◆ **Work task**: Run through the records and show each line that includes the string "powinna".

◆ **Entries provided**:
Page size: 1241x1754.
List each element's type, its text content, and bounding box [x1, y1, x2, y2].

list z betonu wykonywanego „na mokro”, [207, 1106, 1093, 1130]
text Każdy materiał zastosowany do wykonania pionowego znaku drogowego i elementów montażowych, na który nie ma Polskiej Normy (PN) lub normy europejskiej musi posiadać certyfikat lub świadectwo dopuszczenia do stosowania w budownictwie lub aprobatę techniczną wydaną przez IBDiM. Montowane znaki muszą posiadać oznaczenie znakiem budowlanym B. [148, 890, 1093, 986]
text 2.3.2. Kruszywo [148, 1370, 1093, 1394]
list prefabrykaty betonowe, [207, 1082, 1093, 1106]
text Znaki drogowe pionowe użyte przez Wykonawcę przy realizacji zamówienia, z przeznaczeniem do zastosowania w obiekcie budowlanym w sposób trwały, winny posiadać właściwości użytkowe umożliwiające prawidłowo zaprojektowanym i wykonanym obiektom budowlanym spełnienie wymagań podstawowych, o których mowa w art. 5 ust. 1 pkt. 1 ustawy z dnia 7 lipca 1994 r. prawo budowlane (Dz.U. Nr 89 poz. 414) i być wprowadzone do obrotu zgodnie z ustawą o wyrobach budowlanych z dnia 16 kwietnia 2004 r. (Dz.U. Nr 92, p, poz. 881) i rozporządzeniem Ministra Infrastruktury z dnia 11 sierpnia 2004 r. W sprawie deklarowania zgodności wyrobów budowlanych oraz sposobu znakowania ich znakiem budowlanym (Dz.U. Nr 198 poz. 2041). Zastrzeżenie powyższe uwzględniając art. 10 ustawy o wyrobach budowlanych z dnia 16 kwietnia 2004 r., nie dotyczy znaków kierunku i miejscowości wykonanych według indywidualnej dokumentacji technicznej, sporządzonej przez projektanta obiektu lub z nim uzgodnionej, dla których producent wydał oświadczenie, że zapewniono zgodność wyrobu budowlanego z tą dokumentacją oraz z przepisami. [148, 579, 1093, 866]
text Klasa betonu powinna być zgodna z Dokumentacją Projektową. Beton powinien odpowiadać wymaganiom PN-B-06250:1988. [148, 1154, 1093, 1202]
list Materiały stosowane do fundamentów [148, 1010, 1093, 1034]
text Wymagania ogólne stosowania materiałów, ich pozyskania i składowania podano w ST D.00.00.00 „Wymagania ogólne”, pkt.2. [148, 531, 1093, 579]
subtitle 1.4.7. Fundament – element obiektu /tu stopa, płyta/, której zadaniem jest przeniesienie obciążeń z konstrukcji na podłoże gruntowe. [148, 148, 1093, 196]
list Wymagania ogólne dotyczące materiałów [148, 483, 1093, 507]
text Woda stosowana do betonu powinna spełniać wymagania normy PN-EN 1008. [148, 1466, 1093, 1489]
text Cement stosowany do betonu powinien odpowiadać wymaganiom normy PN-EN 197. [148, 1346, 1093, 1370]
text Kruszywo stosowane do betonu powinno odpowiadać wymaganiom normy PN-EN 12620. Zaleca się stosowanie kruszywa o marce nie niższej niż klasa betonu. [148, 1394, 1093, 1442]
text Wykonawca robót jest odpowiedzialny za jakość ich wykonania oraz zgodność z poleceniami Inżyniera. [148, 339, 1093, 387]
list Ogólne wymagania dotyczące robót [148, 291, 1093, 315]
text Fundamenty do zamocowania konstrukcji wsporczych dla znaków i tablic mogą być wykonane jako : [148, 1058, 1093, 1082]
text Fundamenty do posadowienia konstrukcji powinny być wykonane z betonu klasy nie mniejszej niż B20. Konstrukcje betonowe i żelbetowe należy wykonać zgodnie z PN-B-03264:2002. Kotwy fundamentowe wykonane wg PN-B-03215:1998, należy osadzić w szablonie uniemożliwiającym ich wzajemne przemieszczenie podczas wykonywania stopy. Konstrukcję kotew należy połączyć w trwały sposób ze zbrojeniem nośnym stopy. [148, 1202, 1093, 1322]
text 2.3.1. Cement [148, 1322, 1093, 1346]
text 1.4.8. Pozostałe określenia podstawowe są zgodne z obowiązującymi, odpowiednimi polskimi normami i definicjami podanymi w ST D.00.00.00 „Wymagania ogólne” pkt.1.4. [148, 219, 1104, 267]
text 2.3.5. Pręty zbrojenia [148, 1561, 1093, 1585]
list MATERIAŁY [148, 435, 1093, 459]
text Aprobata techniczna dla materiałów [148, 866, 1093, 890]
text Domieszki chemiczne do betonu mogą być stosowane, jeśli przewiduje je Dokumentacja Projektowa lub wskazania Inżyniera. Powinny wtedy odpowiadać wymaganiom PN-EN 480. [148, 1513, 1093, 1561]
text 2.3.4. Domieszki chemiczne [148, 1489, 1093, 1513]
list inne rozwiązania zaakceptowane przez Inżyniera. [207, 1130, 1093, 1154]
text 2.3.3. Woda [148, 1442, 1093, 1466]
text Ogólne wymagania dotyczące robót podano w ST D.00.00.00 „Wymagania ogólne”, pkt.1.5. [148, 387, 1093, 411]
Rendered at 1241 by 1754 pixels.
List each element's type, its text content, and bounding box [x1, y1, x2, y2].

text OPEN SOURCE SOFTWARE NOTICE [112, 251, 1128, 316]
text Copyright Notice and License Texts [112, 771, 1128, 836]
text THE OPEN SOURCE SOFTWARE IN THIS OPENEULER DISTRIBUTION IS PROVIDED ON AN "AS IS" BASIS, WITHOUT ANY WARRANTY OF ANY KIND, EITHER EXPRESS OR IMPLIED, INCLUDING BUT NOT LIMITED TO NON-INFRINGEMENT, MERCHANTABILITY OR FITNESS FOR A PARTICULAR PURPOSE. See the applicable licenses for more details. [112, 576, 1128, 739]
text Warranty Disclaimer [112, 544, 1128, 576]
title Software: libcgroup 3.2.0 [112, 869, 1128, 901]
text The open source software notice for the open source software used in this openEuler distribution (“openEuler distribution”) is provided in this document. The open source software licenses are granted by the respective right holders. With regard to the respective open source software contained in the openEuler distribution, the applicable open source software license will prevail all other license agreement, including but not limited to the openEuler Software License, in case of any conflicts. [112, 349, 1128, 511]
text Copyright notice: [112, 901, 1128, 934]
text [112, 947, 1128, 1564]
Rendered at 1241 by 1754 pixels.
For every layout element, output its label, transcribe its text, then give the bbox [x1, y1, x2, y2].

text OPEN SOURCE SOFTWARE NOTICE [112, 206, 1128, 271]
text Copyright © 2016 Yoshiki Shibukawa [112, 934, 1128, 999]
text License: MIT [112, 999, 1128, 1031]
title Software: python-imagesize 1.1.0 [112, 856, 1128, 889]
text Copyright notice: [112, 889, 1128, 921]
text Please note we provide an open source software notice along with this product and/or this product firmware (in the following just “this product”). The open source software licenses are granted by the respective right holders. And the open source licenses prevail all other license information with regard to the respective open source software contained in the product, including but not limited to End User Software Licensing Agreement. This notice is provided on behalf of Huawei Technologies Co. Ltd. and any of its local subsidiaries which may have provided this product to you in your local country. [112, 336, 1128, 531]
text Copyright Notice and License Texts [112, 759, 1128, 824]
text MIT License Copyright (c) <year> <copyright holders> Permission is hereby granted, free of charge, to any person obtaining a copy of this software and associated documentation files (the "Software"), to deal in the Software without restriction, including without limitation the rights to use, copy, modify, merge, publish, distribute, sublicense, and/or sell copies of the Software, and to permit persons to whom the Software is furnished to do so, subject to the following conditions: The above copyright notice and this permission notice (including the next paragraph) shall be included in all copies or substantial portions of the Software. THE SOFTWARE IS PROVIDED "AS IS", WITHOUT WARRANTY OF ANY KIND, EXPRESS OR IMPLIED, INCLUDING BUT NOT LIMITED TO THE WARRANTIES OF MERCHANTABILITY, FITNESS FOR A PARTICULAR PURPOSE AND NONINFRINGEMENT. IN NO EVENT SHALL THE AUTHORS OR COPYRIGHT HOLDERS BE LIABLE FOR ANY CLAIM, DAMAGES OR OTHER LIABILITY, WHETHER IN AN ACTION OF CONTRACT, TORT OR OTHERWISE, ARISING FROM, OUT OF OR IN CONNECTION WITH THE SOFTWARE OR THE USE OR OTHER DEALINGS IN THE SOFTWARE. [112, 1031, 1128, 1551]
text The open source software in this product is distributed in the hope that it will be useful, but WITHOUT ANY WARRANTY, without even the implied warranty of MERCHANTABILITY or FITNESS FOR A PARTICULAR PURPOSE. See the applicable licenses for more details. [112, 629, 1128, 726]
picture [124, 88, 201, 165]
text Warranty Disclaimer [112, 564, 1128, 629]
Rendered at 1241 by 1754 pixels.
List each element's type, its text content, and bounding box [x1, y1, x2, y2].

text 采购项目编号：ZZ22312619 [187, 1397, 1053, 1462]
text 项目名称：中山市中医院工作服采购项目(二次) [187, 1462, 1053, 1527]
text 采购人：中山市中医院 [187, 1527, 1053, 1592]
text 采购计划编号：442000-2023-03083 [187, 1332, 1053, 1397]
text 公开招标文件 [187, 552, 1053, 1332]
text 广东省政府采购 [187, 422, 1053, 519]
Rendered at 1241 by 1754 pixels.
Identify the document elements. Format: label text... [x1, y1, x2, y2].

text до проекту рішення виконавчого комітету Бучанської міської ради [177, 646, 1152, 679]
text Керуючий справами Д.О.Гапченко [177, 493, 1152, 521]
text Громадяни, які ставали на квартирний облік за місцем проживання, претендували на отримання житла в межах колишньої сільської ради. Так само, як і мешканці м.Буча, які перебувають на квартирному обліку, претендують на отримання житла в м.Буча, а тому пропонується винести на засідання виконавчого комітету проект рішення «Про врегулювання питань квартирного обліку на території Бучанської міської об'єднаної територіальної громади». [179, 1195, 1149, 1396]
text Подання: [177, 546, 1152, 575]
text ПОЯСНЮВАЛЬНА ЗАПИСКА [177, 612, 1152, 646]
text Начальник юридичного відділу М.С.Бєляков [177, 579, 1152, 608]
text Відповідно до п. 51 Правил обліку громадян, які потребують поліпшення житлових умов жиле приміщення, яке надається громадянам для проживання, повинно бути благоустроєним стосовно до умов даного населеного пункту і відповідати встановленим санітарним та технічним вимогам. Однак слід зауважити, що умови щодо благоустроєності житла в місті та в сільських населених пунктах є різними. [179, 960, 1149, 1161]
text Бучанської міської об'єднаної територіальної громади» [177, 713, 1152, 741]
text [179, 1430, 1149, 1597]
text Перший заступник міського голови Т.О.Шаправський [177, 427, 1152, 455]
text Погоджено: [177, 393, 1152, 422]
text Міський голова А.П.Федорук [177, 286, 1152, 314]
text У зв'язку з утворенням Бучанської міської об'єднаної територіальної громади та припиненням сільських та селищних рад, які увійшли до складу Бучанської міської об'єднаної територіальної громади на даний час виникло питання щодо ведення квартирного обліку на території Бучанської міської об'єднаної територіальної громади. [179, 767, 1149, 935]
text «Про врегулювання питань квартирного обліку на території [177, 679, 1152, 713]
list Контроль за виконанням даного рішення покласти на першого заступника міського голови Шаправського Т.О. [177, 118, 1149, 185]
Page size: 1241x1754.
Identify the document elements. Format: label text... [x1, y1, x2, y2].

◆ **Task output**:
text Klasa betonu powinna być zgodna z Dokumentacją Projektową. Beton powinien odpowiadać wymaganiom PN-B-06250:1988. [148, 1154, 1093, 1202]
text Woda stosowana do betonu powinna spełniać wymagania normy PN-EN 1008. [148, 1466, 1093, 1489]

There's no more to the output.